__Supplied information__:

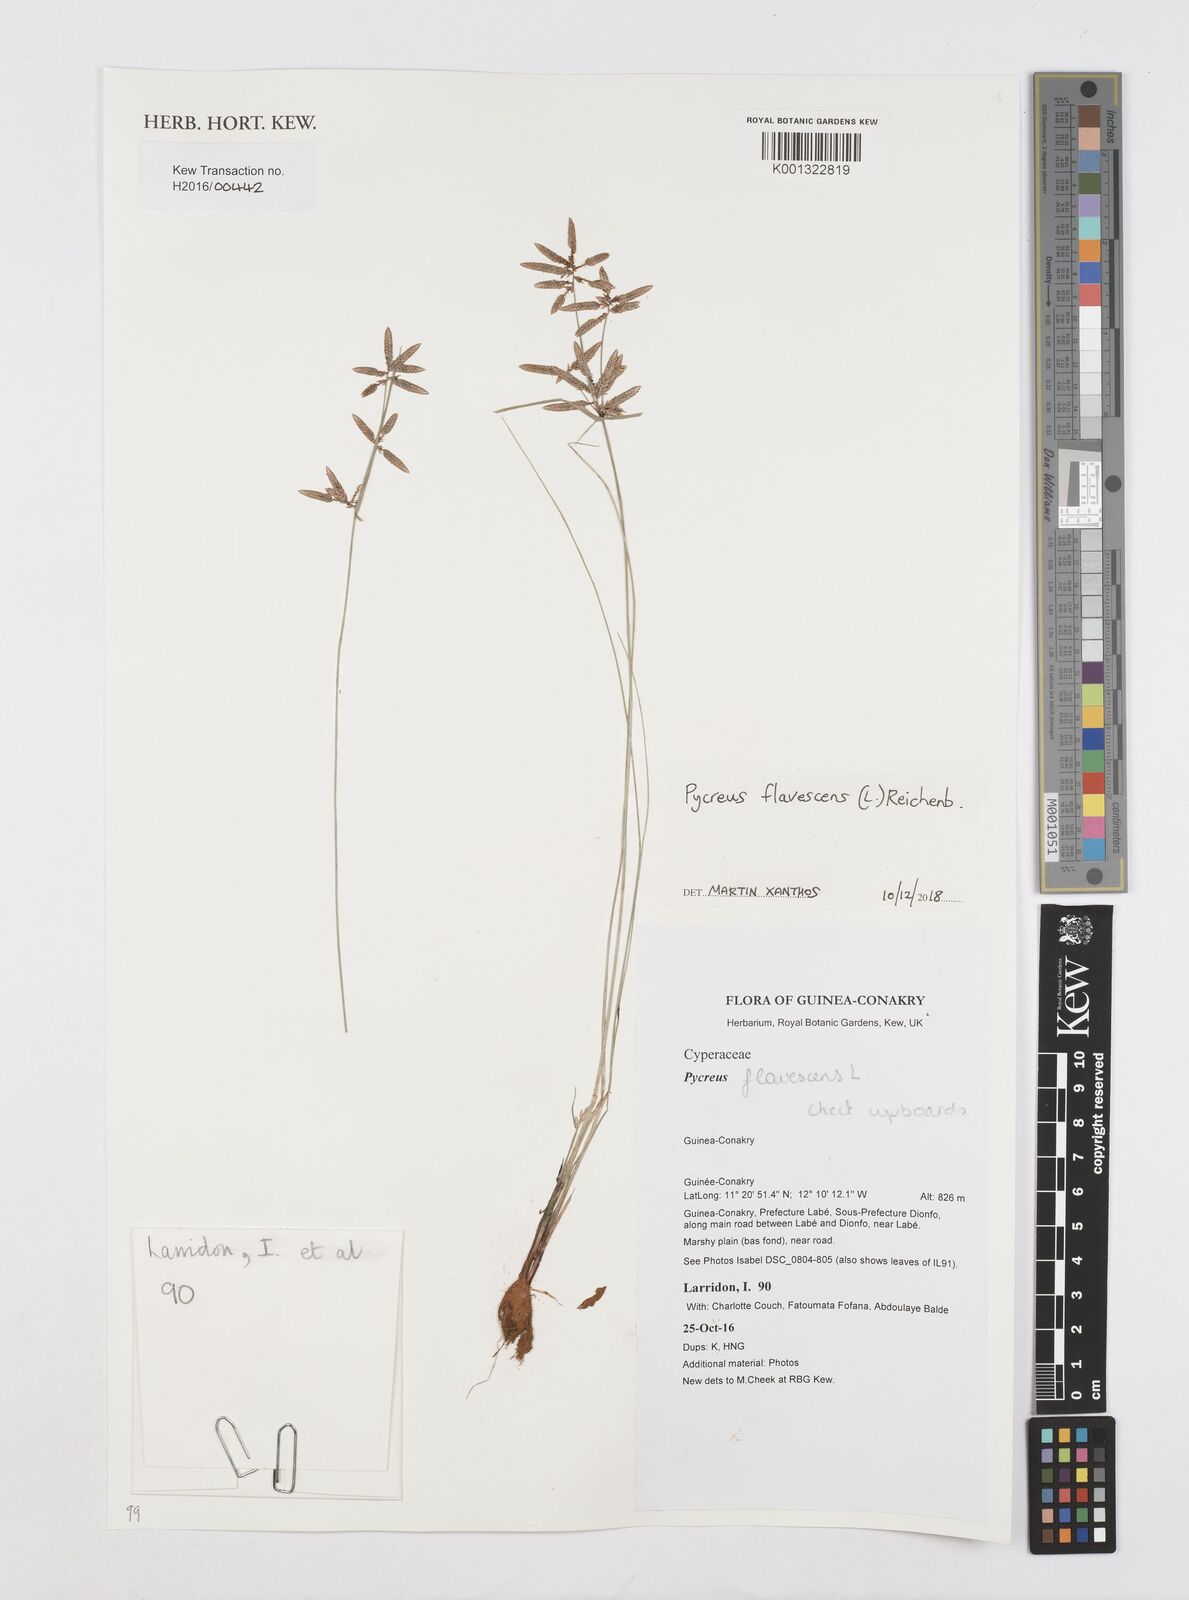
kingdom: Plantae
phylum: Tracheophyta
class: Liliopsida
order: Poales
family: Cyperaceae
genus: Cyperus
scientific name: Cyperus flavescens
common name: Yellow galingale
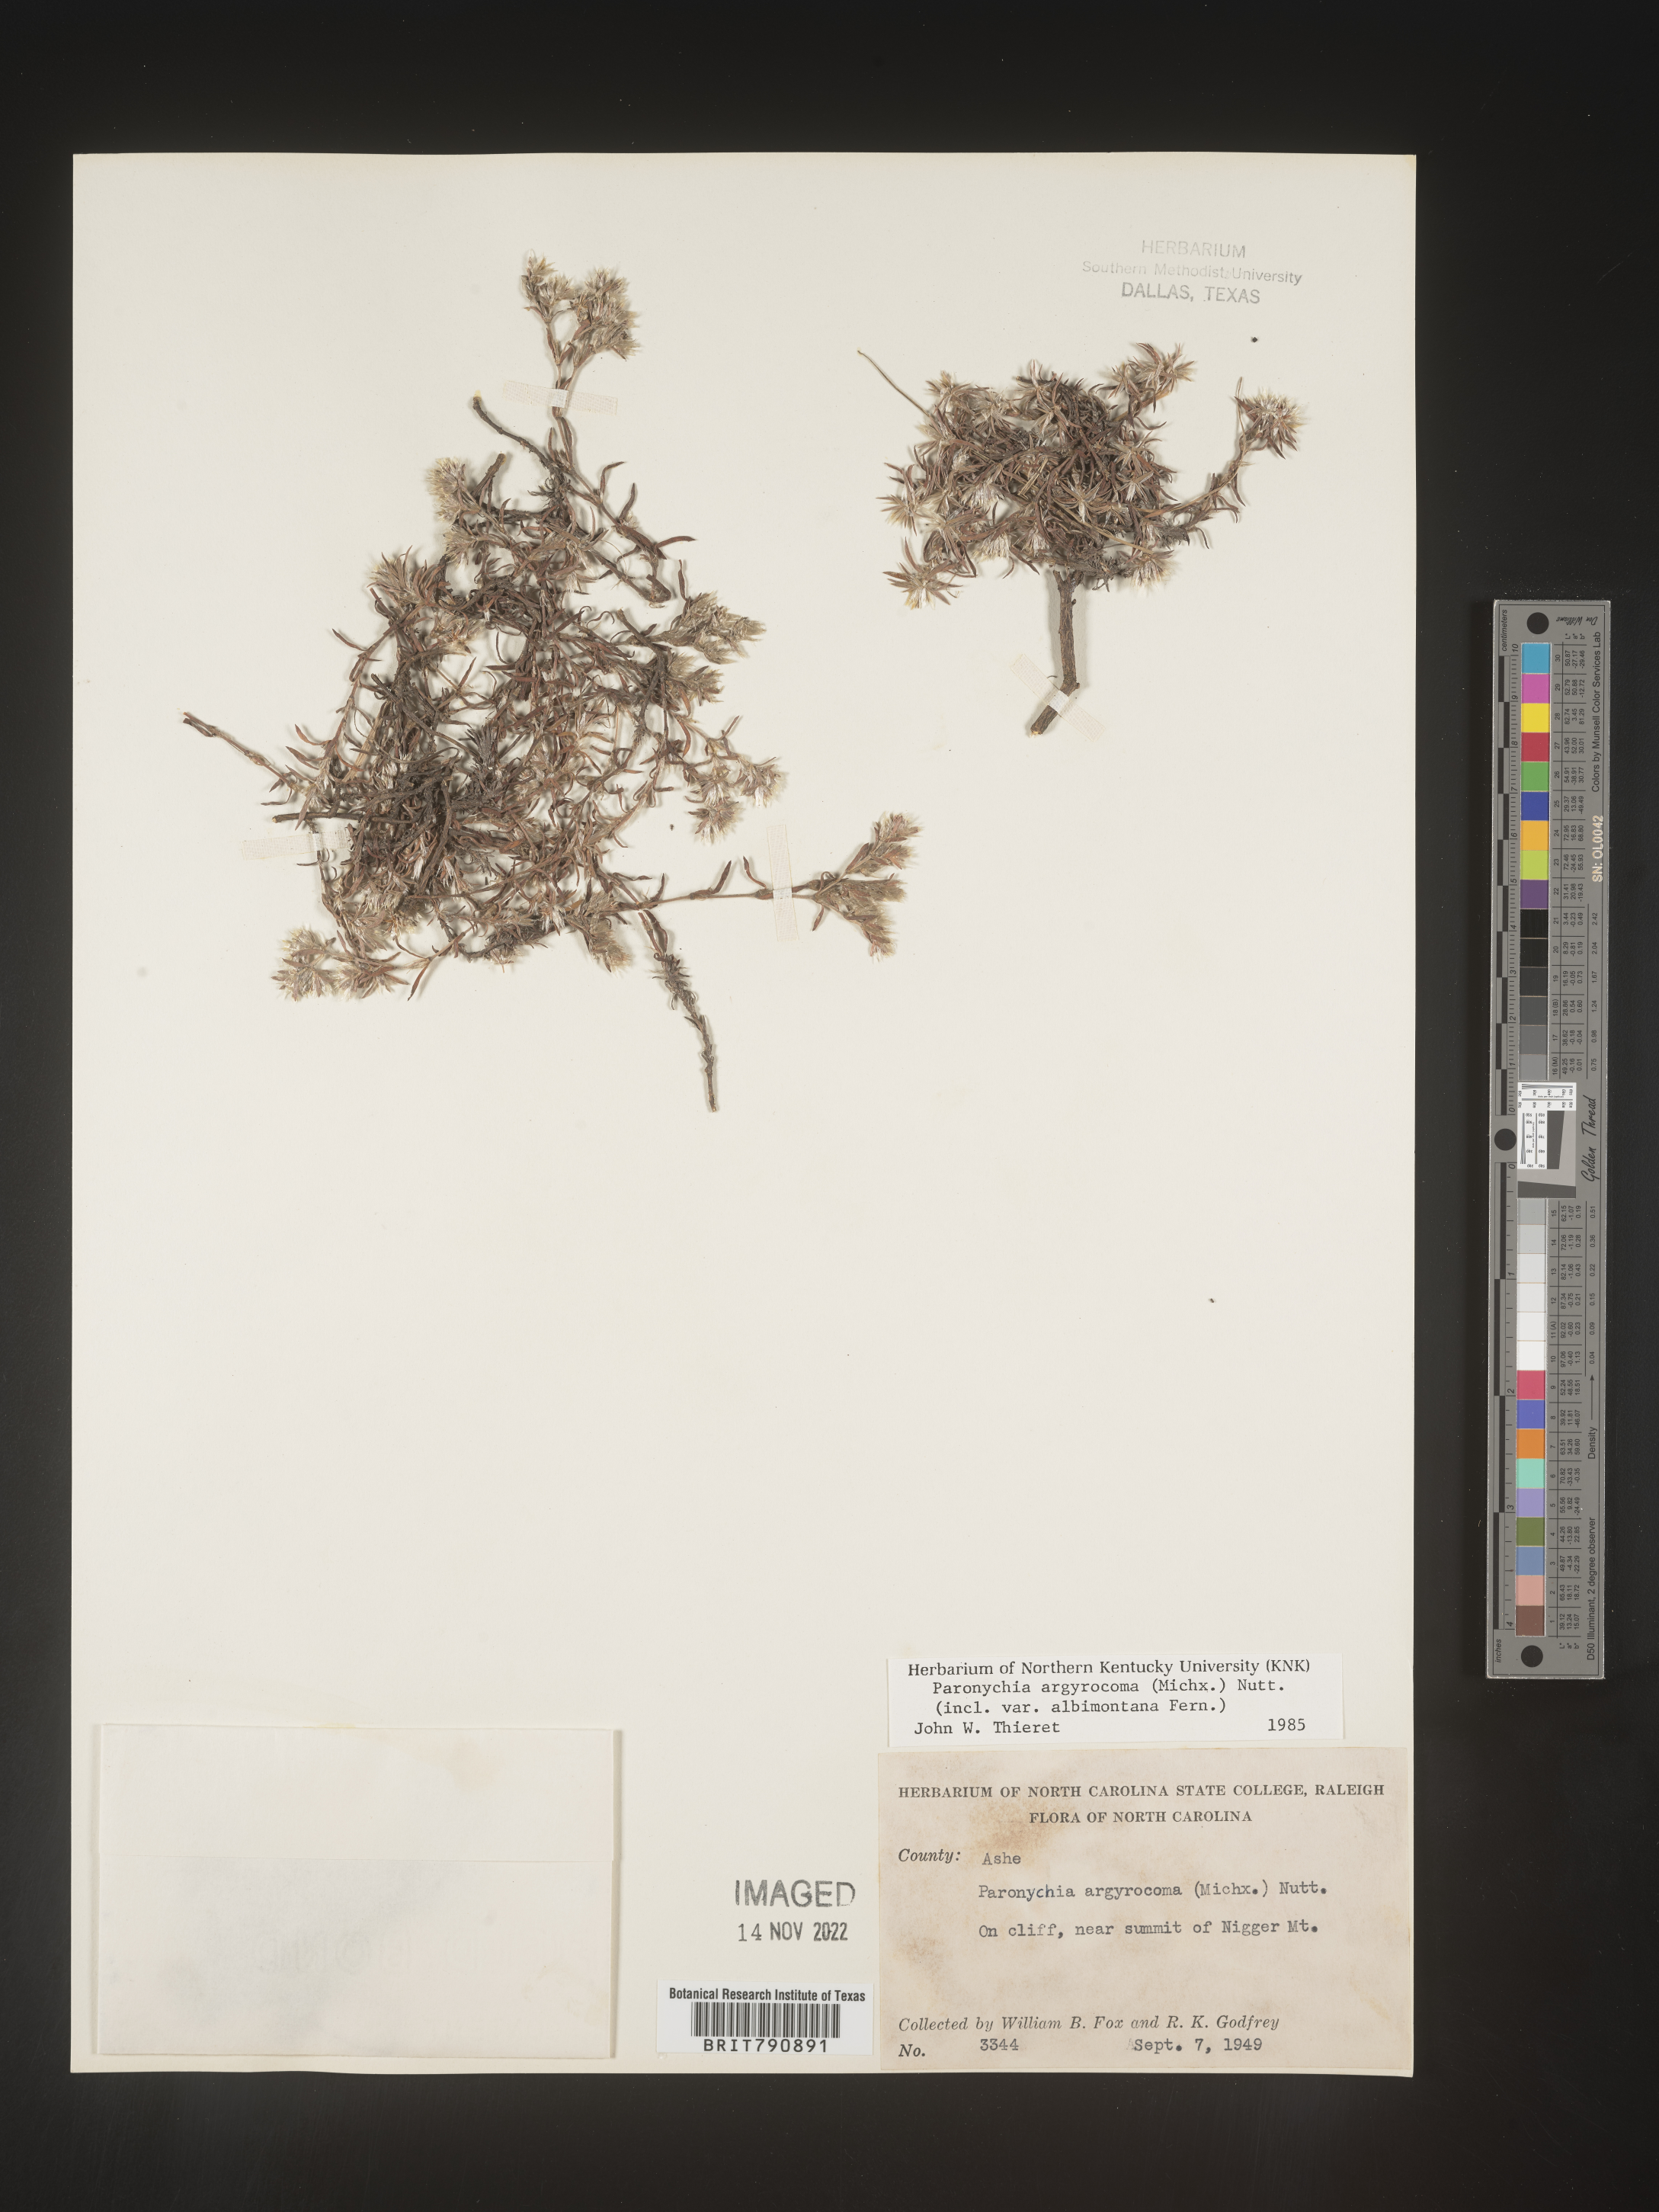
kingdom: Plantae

__What is asked__:
Can you update the data above by changing "common name" to "vernacular name" everywhere it appears, keeping everything else unchanged and leaving out the picture lines?

__Correct response__:
kingdom: Plantae
phylum: Tracheophyta
class: Liliopsida
order: Poales
family: Cyperaceae
genus: Cyperus
scientific name: Cyperus flavescens
vernacular name: Yellow galingale
kingdom: Plantae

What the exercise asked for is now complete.